Neighborly CEO Jase Wilson is an inspiring entrepreneur working to change how public projects are funded. I’ve been fortunate to chat numerous time with him over the past few weeks and always leave energized and ready to tackle big problems.
I asked Jase if he could reflect on the past four years building Neighborly and share some advice to others.
What inspires you most about the work you’re doing at Neighborly?
Apart from keeping the company funded, and reiterating the vision until everyone’s sick of hearing it (then reiterating it some more), my job is to seek, attract, recruit, and cultivate unimaginably smart and passionate people. Getting to work with the Neighborly team every day is beyond electrifying.
Also, it’s an honor to be the ones modernizing access to public finance. We’re changing how public projects get created, in an era where cities new solutions to address a growing list of economic and environmental challenges. Our work translates directly into more and better public projects — schools, parks, libraries, and next generation things like neighborhood microgrids and municipal wifi — that contribute positively to the world.
It’s been four years. What’s the status of Neighborly today?
Learning to walk-jog. Patience and long view to make big change in a two century old market.
You studied cities and technology at MIT. From what you learned in academics to what you’ve applied as an entrepreneur, what’s your general commentary on cities and technology today?
The megatrend that gives me the most hope for the future is the rise of the region: urban regions — clusters of cities — continue to emerge as the new units of economic and political power. Within our lifetimes, my guess is that regional becomes the new national. We’re living through the turbulence caused by the evaporation of legitimacy, power, and relevance of the nation level, a unit of organization that no longer really suits the way the world works. We see this unraveling worldwide and in our own nation. It can be a scary thought for many since we as humans tend to be tribal and identify with nationalism in deeply emotional ways. But it’s really not a practical construct anymore. I remain hopeful that what’s emerging is a new model of empowered regions, quilt works of thriving neighborhoods stitched together by geographic proximity and mutual interests, a model in which we can help each other thrive and co-exist as a unified planet.
Tech enables and enhances the concentration of power in this clustered organization in a positive feedback loop that accelerates the transition from strong nation to strong region. Every time we draw a map showing commuter patterns using cell phone location data that could not be analyzed at scale 15 years ago, we’re confronted with how the world really works. When we autonomize commutes, we open all new regional extents via passive door-to-door commutes, furthering the regional trend. Then new high tech intra-regional transport like Hyperloop connects the dots between regions. Farming automation draws even more people from the hinterlands to the urban regions.

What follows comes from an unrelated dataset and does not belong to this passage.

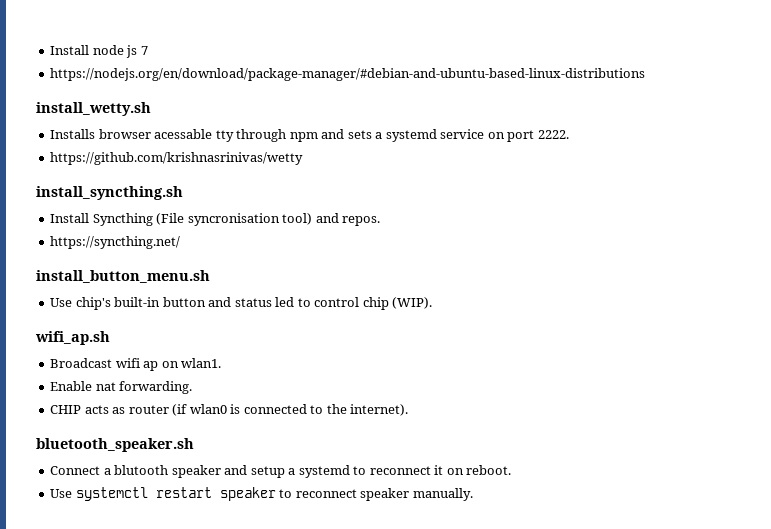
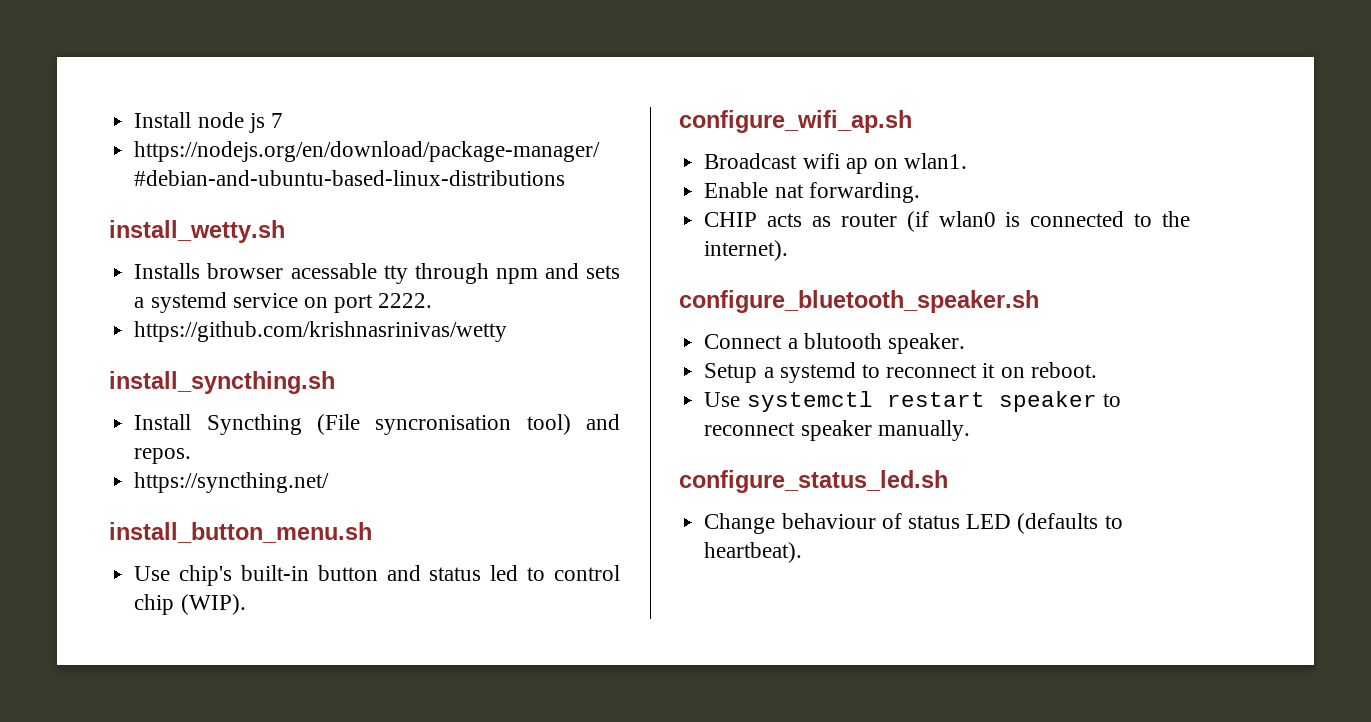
[35,331,110,345] wifi_ap.sh -> [679,110,912,133] configure_wifi_ap.sh
[36,438,194,452] bluetooth_speaker.sh -> [679,290,1039,313] configure_bluetooth_speaker.sh
[171,465,285,478] speaker and setup -> [887,333,965,354] [704,363,758,383] speaker. // Setup
(473, 494) none -> [679,470,948,493] [704,513,1123,534] [704,542,803,563] // configure_status_led.sh // Change behaviour of status LED (defaults to heartbeat).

De-centralizing production, storage, conditioning and distribution of energy and other trends all accelerate the rise of the region. Everything we’re seeing right now plays in to the rise of the region.
All of this means our work at Neighborly is of increasing importance. The public realm — the sum of all the goods we co-create and utilize tends to take place mostly at the local level. Public goods rely on public finance which is currently heavily organized around the concept of nation and states. What’s needed is a more efficient, data-driven mechanism for financing very local public projects global capital. Connecting local public projects directly to a global capital network is Neighborly in a nutshell.
What’s your advice to civic-focused startups?
You know why your mission is “civic.” When you’re talking to investors, customers, even potential recruits, be open about how you define your space. Fields like “health” and “finance” are well established industries. Being a tech startup in one of those fields is easy to talk and think about — fintech for example. But “civic” is not a defined private sector field. The term means many things. For many, it invokes ideas of philanthropy, which can create subtle but sometimes strong and entirely unnecessary frictions for you.
Top five books everyone focused on cities should read?
This is tricky and a question I’m often asked. I agree 100% with and defer to the Planetizen All Time Top 20. To it, for civic technologists specifically, I’d add a few — Citizenville is good, Jane Jacob’s lesser celebrated Economy of Cities, Ed Glaeser’s Triumph of the City, and for thinking really, really big about the future of the city Benkler’s The Wealth of Networks.